Thursday, April 4, 2013

THE ADDING MACHINE Opens Tomorrow at ISU

Elmer Rice's The Adding Machine has long been cited as a fine example of American expressionism. That means the tone is a bit surreal and strange, with a dark, nightmarish story and characters like Mr. Zero, the antihero hero, who personifies man's inhumanity during the Machine Age more than a real person.


Rice was a major player in American theatre in the early part of the 20th century, even though he wrote only two well-known plays, The Adding Machine and Street Scene, both of which made it to Broadway. Street Scene was made into a 1931 movie starring Sylvia Sidney. The Adding Machine also got a movie, but not till 1969. In that one, Milo O'Shea and Phyllis Diller (!) played Mr. and Mrs. Zero.

The plot is pretty simple, in an expressionistic and surprising sort of way. Mr. Zero is a nothing, a nobody, as you might guess from the name, and he works (and has worked for the last 25 years) as a bookkeeper at the same company. But progress marches on, and the day comes when the boss tells Mr. Zero he's been replaced by an adding machine. His job -- annoying and monotonous as it is -- is the only thing he has, and he strikes out when he's fired, killing his boss. That results in a murder trial and execution, after which Mr. Zero gets sent to the Elysian Fields.

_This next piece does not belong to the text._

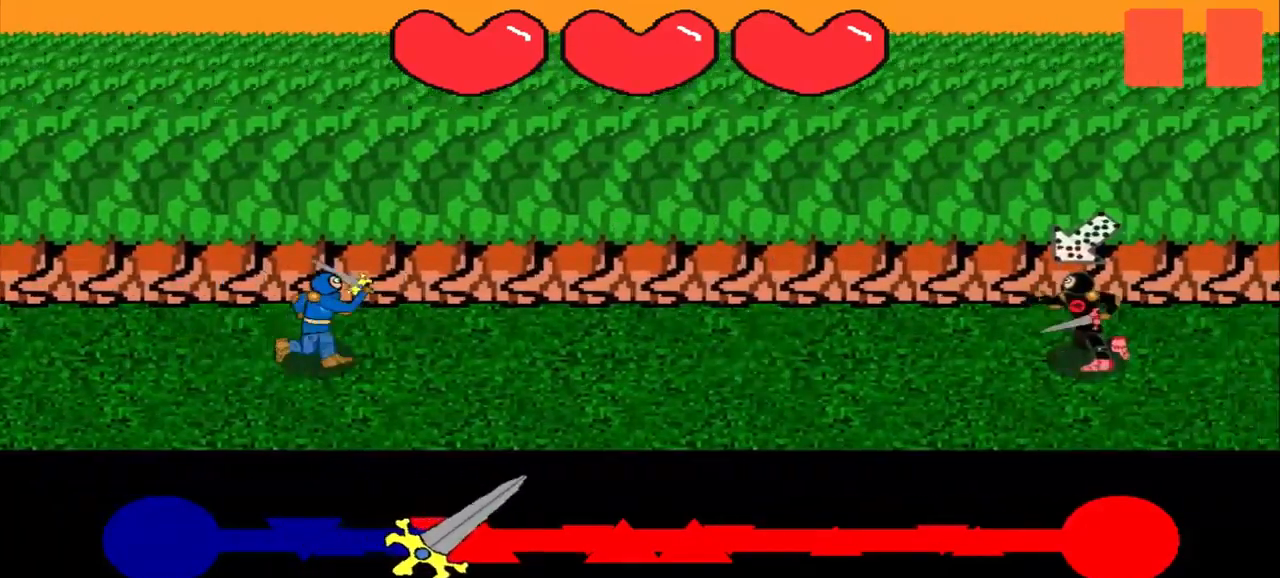
{"buttons": [], "left_stick": "center", "events": [[208, "left_stick", "up-right"], [375, "left_stick", "center"]]}
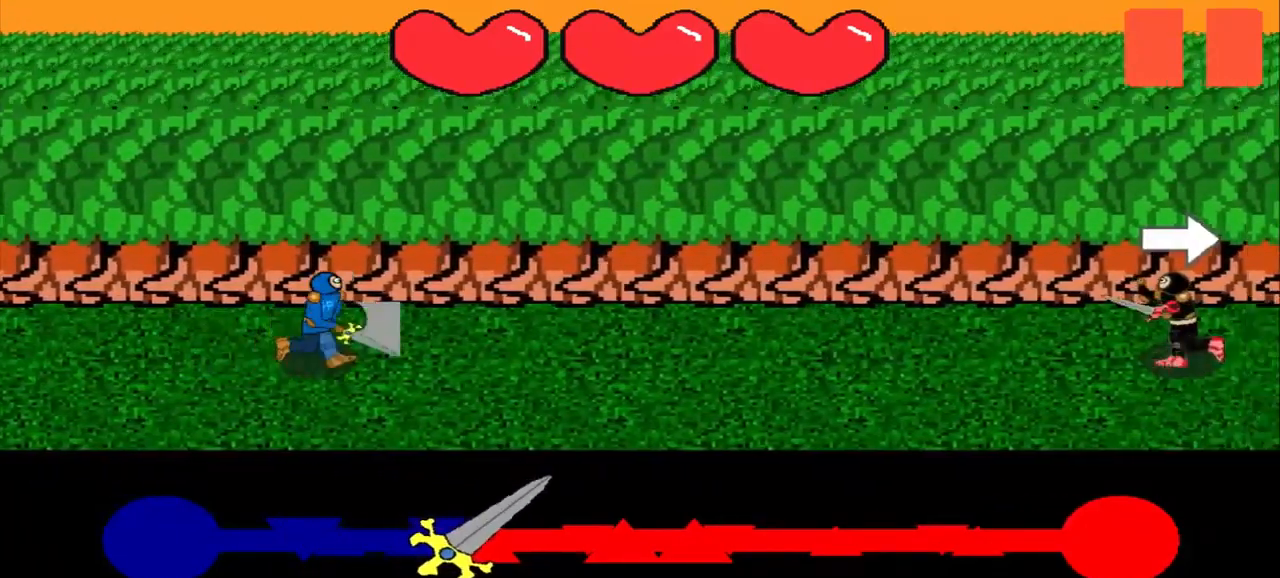
{"buttons": [], "left_stick": "center", "events": []}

Happily ever after in the afterlife? Nope. He's still just a cog in a huge machine, doomed to continue to repeat his mistakes.

Companion pieces for The Adding Machine might be Fritz Lang's Metropolis, an example of German expressionism with a similar critique of industrialization at the expense of the worker, or Charlie Chaplin's Modern Times, which gives the Man vs. Machine issue a comic twist and a sweet, appealing hero, or Stairs to the Roof, a Tennessee Williams play inspired by The Adding Machine.

Third-year MFA director Jeremy Garrett has put his stamp on Illinois State University's Adding Machine, with David Fisch as Mr. Zero and Caitlin Boho as his nagging missus. Others in the cast include Storm Angone, Pat Boylan, Trace Gamache, Lizzy Haberstroh, Matt Helms, Dominique Jackson, Drew Mills, Kent Nusbaum, Jenny Oziemkowski, Jason Raymer, Allison Sokolowski, Kelly Steik, Kaitlyn Wehr and Arif Yampolsky. Jake Wasson is the scenic designer, with Olivia Crosby as costume designer and Deborah Smrz as lighting designer.
The play opens tomorrow night in the ISU Center for the Performing Arts, with performances at 7:30 pm through April 13, and one Sunday matinee on April 7 at 2 pm.